TASK GOAL:
Reproduce the items below, replacing "Vorkasse" with "Überweisung" wherever it occurs and changing nothing else.

MATERIALS PROVIDED:
┌──

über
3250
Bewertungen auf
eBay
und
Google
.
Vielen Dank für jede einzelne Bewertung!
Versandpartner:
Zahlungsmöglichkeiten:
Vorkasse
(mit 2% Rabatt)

└──

TASK ANSWER:
über
3250
Bewertungen auf
eBay
und
Google
.
Vielen Dank für jede einzelne Bewertung!
Versandpartner:
Zahlungsmöglichkeiten:
Überweisung
(mit 2% Rabatt)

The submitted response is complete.